Russia Dodges Sanctions with Barter Deals: Trading Wheat for Cars and More with China, India

September 15, 2025
Russia Dodges Sanctions with Barter Deals: Trading Wheat for Cars and More with China, India
  • Russia is increasingly turning to barter trade agreements with China and India to bypass US and EU sanctions that restrict financial transactions and access to the SWIFT system.

  • These barter deals involve a diverse range of commodities, including flax seeds for household appliances, metals for Chinese machinery, and building materials, enabling Russia to import Western goods despite sanctions.

  • While the overall volume of barter trade remains small relative to total trade, some deals have allowed Russia to circumvent sanctions and access certain Western products.

  • Western sanctions imposed since 2022, which include over 25,000 measures, aim to weaken Russia’s economy and diminish support for President Vladimir Putin.

  • Official data indicates a 14% decrease in Russia’s foreign trade surplus in the first half of 2025, with exports declining and imports slightly rising, signaling economic strain.

  • Despite these sanctions, Russia’s economy has outperformed expectations over the past two years, with growth exceeding that of G7 countries, according to Russian leadership.

  • Russia’s economy is now in recession with high inflation, and sanctions like disconnection from SWIFT have increased economic difficulties.

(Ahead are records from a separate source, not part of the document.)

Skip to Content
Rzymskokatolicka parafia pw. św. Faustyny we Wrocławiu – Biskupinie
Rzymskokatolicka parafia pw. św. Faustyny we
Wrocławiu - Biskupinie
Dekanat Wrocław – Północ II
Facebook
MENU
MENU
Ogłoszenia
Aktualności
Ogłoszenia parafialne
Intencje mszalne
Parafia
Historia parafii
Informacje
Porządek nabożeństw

  • Historically, barter caused chaos in the 1990s post-Soviet economy due to inflation and devaluations, but now it is driven by sanctions and payment challenges.

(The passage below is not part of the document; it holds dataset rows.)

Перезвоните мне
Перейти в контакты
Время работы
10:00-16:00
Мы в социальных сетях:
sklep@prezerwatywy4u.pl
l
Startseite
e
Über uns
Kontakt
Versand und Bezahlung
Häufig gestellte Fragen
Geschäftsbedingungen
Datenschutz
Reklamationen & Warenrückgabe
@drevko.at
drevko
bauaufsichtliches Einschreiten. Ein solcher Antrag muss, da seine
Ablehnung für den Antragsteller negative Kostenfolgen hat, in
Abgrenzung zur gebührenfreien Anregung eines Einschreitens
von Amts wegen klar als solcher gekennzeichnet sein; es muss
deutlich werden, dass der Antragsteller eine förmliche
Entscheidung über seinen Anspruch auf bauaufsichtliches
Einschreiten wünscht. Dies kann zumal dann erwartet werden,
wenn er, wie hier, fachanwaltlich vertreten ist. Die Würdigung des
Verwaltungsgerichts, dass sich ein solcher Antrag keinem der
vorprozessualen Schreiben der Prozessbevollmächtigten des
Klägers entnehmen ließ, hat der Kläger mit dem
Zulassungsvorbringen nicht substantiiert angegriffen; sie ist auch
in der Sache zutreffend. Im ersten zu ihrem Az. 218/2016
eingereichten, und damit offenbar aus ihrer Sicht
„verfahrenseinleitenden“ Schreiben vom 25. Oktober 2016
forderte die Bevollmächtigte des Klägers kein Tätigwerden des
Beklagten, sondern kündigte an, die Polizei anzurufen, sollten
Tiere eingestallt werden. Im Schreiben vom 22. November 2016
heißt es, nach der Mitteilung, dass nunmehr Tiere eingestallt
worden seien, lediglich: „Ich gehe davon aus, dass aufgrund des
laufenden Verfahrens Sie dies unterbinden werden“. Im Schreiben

  • Experts estimate that barter transactions may contribute to a divergence between official trade statistics and actual trade activities, possibly reaching around $7 billion in the first half of 2025.

  • In 2024, Russia’s Ministry of Economy issued guidelines promoting barter transactions to evade sanctions, including proposals for barter exchanges and dedicated platforms.

  • Other sanctions circumventions include using payment agents, cryptocurrencies, and Russian banks in China to facilitate transactions.

  • At least eight recorded barter agreements involve Russian exports like wheat, grain, and metal alloys exchanged for imported goods such as cars, electronics, and military components.

  • A notable transaction involved Chinese cars traded for Russian wheat, with payments in rubles and yuan, exemplifying how barter circumvents currency restrictions.

  • Chinese companies see barter trade as a vital solution amid financial settlement difficulties, emphasizing its role in maintaining trade links.

  • Barter schemes are helping Russia access critical goods and equipment, while Chinese firms expand their market presence and improve logistics through new routes.